GRC Specialist

We are looking for a GRC Specialist who will be the backbone of our security compliance and customer assurance processes.

In this role, you will own real impact across sales, security, and engineering by driving customer trust, ensuring we meet the highest compliance standards, and helping close deals faster.

You’ll be deeply involved in security questionnaires, privacy assessments, vendor due diligence, and certification processes like SOC and ISO. You’ll help build and maintain our public-facing OX Trust Center, which is the centerpiece of how we demonstrate transparency and security excellence to customers and partners.

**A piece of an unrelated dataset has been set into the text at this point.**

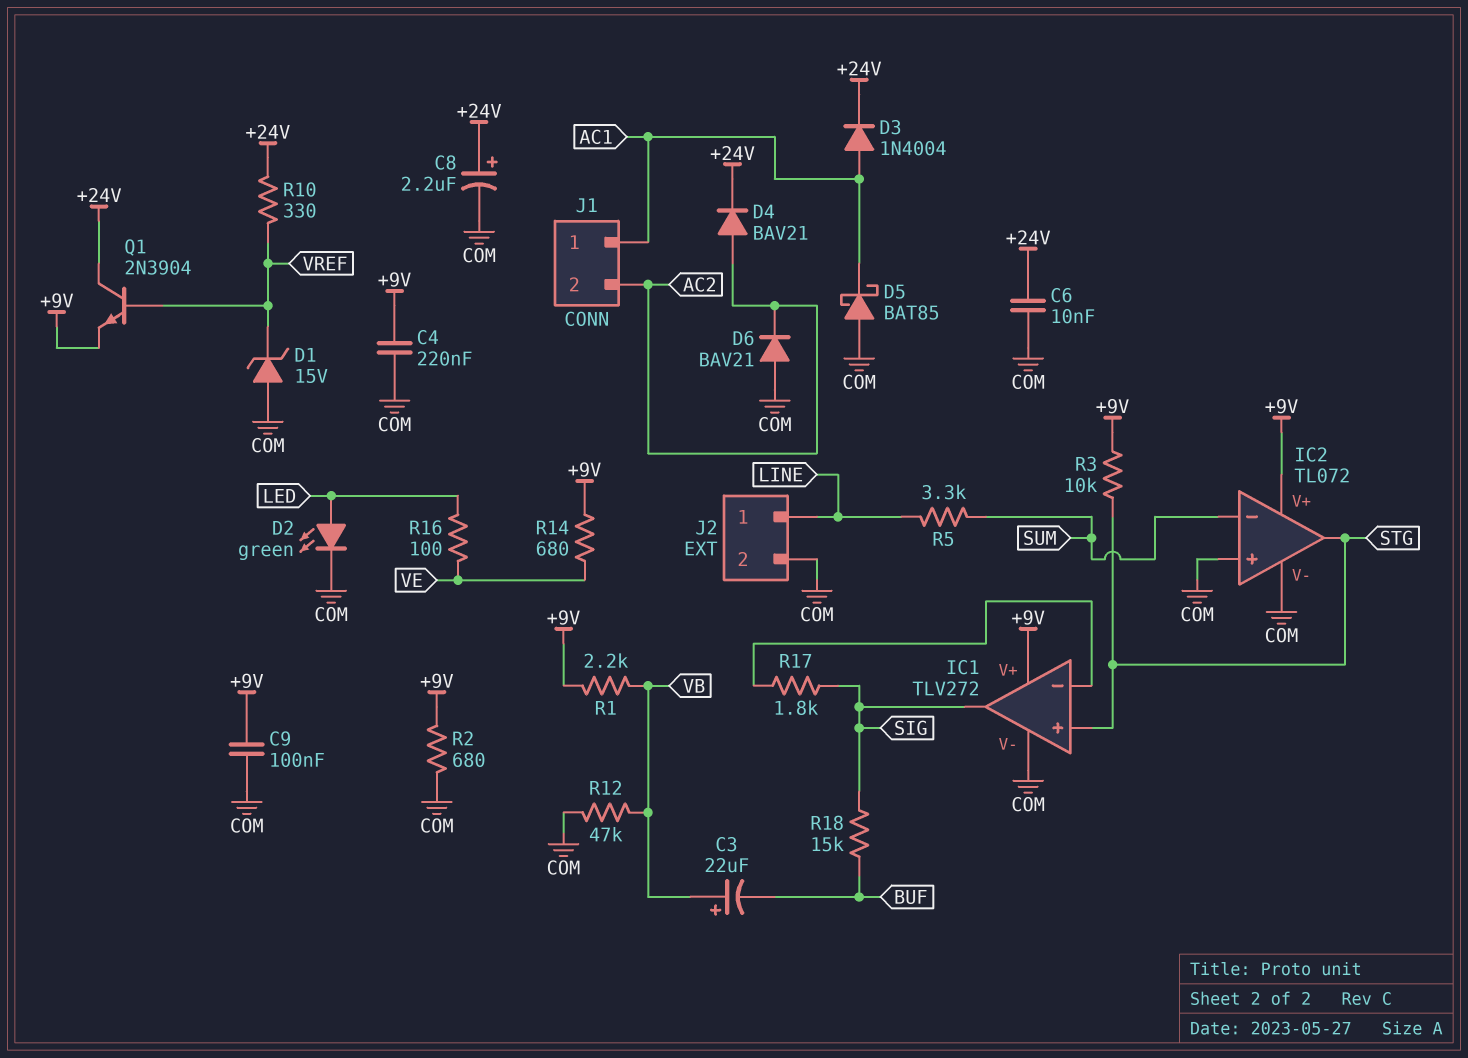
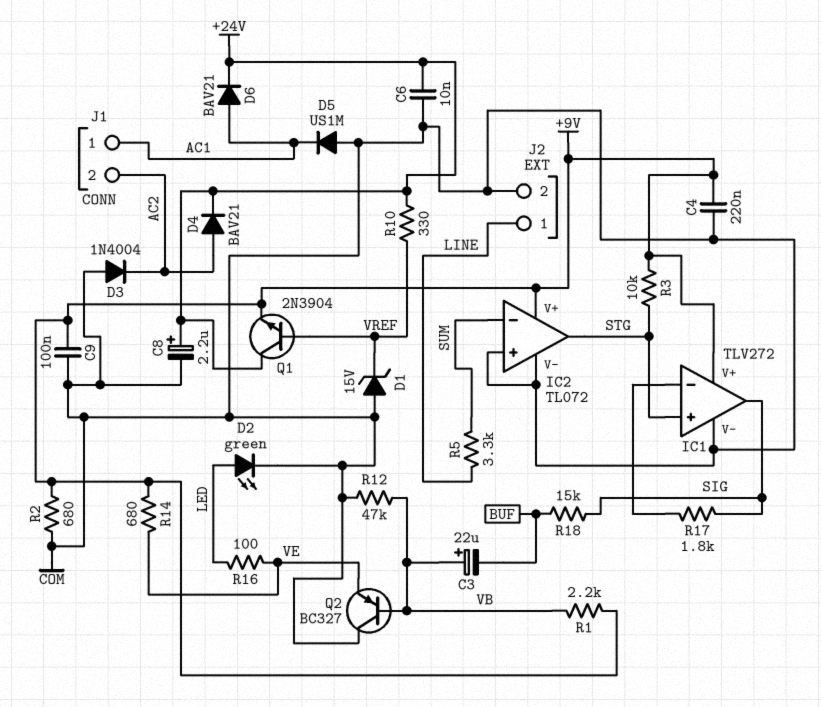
D3: diode 1N4004 (A AC1, K +24V) -> diode 1N4004 (A COM, K AC2)
D5: schottky BAT85 (A COM, K AC1) -> diode US1M (A COM, K AC1)
D6: diode BAV21 (A COM, K AC2) -> diode BAV21 (A AC1, K +24V)
Q2: none -> PNP BC327 (B VB, C COM, E VE)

You’ll work across departments — from Sales to DevOps to R&D — and use innovative tools to make our GRC process fast, reliable, and scalable.

Responsibilities:

• Manage and respond to customer security and privacy questionnaires, collaborating closely with Sales to support POCs and deal closures.
• Administer and optimize the use of tools and platforms for managing questionnaires and compliance documentation.
• Build, update, and maintain the public OX Trust Center to ensure customers always have access to the latest certifications, security documentation, and transparency materials.
• Coordinate document management for certifications (SOC 2 Type II, ISO 27001) and ensure everything is audit-ready.
• Drive collaboration across Security, DevOps, and R&D teams to track and document compliance with security standards.
• Help maintain and continuously improve our internal security and compliance practices to meet evolving customer and industry demands.
• Maintaining vendor security documentation and risk assessments.
• Ensuring our third-party ecosystem meets OX Security’s trust and compliance standards.
• Support internal and external audits, ensuring evidence collection and readiness.
• Be a trusted partner to Sales, Security, and Product teams — translating customer compliance needs into actionable improvements inside OX Security.
  
  

• 1–3 years of experience in security compliance, GRC, risk management, or related fields.
• Hands-on experience responding to security and/or privacy questionnaires.
• Basic understanding of standards like SOC 2, ISO 27001, GDPR, and general cloud and application security principles.
• Familiarity with third-party risk management or vendor security evaluation (even basic experience is a plus).
• Strong organizational skills and attention to detail — you’ll be keeping track of hundreds of moving parts.
• Solid communication skills — you can explain technical and security concepts in clear, professional English (written and verbal).
• Ability to work independently while collaborating across multiple teams.
• Comfortable learning and managing compliance tools (experience with Vendict or similar a big plus).